Stated goal
Copy the lines below word for word, starting with the very first line and stopping after the line that contains "collector number: 10239".

[Dataset entries]
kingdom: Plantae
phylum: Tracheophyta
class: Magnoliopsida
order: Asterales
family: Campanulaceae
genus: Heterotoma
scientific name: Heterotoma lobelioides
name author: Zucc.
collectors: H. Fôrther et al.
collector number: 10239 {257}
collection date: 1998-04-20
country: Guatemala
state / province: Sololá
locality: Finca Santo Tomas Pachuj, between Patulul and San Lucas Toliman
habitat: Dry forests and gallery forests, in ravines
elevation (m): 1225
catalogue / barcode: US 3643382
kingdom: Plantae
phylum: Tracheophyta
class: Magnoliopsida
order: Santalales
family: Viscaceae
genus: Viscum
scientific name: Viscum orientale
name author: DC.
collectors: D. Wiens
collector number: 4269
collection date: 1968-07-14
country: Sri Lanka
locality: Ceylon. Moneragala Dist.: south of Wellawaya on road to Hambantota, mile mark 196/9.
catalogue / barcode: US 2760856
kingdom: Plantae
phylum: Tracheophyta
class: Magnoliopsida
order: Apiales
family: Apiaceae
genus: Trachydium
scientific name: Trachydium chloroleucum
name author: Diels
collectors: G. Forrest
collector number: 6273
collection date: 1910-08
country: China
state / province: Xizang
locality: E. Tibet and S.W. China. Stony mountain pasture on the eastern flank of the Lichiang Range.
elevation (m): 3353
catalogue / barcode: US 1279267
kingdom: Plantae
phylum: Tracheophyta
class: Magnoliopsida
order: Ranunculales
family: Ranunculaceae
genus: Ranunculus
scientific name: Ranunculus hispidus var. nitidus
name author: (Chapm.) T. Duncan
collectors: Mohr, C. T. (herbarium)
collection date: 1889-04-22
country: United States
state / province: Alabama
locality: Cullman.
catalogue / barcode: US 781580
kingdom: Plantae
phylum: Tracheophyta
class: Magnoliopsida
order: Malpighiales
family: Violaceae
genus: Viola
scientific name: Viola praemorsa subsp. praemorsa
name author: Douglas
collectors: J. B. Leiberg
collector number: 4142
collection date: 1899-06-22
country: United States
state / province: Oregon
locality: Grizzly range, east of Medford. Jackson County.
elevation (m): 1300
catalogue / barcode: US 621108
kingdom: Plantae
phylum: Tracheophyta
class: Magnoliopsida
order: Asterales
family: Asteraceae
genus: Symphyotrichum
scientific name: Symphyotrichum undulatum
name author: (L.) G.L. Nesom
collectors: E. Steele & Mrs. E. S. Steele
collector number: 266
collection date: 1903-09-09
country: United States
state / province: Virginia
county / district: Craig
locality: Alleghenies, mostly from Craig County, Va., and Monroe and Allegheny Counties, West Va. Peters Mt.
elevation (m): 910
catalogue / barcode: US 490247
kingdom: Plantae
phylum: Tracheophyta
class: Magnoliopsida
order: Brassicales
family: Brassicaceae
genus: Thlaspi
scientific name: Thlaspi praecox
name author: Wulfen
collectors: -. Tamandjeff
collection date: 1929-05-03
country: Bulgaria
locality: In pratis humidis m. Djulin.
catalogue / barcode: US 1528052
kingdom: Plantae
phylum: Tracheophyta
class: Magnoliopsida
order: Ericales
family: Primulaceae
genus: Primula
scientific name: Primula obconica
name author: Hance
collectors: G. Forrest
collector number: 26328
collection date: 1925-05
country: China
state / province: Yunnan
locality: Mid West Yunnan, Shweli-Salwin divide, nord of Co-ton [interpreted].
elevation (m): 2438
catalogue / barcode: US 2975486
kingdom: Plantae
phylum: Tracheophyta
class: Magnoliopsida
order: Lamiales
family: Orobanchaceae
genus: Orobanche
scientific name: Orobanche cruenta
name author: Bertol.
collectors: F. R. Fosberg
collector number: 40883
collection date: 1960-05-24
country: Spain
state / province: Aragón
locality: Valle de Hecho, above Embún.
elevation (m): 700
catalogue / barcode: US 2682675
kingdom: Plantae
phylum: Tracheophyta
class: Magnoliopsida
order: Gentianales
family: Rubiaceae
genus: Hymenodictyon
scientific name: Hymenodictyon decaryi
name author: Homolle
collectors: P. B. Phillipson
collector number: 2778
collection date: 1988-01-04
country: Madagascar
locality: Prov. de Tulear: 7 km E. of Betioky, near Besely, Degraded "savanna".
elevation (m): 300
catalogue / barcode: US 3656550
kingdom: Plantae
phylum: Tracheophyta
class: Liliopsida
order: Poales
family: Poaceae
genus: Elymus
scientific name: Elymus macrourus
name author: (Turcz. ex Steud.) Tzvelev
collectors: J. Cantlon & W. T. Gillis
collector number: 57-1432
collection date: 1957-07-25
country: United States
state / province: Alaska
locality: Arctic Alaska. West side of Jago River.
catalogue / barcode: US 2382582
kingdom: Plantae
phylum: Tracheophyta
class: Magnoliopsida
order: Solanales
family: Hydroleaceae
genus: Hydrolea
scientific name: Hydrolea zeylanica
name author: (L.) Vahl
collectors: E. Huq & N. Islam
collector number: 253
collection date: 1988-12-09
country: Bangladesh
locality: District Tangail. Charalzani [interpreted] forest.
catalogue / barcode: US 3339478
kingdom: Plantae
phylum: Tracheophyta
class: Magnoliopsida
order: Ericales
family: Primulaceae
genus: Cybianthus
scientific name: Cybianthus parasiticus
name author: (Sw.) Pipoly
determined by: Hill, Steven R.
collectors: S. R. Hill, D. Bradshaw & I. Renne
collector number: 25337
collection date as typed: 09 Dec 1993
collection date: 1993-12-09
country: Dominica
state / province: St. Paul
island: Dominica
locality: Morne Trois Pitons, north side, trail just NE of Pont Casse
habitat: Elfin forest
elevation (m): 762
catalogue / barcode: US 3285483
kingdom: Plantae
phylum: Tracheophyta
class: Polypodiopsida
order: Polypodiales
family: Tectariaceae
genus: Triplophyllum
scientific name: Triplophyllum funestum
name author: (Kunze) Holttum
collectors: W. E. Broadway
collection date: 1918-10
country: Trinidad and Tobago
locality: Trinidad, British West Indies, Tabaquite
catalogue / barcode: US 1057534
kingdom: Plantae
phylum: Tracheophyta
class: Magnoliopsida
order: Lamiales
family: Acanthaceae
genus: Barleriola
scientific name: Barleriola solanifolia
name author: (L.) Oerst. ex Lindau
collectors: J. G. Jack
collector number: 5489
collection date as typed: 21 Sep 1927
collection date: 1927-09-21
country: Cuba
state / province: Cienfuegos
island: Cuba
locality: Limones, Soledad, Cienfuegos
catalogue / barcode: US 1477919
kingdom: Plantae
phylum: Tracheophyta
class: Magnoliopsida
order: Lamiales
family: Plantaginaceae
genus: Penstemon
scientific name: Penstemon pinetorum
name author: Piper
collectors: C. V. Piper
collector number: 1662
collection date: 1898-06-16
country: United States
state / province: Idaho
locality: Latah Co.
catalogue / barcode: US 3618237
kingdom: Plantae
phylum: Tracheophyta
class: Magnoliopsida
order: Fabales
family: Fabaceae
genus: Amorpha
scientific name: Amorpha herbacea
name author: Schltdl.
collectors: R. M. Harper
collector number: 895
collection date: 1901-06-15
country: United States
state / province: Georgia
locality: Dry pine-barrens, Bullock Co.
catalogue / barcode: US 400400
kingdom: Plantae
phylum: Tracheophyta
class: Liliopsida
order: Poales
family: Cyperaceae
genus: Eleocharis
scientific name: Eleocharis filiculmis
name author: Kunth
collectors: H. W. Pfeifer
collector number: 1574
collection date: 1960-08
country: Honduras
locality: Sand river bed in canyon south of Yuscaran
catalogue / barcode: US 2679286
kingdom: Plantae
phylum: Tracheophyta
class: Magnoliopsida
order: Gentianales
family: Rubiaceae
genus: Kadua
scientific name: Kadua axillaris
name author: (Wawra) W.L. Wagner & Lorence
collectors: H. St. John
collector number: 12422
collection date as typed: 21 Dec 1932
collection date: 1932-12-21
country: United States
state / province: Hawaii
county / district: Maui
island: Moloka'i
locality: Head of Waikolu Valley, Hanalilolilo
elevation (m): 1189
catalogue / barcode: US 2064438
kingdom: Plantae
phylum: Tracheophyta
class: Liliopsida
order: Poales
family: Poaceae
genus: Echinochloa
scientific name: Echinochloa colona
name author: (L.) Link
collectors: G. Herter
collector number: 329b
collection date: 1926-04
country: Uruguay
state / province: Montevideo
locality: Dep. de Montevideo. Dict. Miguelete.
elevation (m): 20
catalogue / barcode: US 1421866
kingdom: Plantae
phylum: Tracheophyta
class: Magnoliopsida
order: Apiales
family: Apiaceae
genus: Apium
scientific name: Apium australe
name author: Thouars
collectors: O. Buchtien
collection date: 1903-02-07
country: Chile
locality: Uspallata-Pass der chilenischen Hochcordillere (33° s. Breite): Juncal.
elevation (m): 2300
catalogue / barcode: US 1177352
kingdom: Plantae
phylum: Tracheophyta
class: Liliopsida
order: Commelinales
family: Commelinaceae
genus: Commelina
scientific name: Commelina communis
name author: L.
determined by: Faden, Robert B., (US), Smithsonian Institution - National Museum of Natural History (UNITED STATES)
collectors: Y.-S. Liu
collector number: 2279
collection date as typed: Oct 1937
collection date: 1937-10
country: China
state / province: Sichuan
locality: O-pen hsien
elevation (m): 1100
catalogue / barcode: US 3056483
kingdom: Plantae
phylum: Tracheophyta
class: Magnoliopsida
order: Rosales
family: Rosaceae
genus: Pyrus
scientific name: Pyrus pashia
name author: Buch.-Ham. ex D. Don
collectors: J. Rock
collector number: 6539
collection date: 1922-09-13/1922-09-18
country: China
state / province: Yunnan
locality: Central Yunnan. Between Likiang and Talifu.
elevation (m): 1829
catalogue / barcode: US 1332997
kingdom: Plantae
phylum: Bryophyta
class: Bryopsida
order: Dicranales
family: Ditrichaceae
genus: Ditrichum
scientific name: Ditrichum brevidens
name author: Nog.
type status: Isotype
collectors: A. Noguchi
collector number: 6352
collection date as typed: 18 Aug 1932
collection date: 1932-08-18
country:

Result
kingdom: Plantae
phylum: Tracheophyta
class: Magnoliopsida
order: Asterales
family: Campanulaceae
genus: Heterotoma
scientific name: Heterotoma lobelioides
name author: Zucc.
collectors: H. Fôrther et al.
collector number: 10239 {257}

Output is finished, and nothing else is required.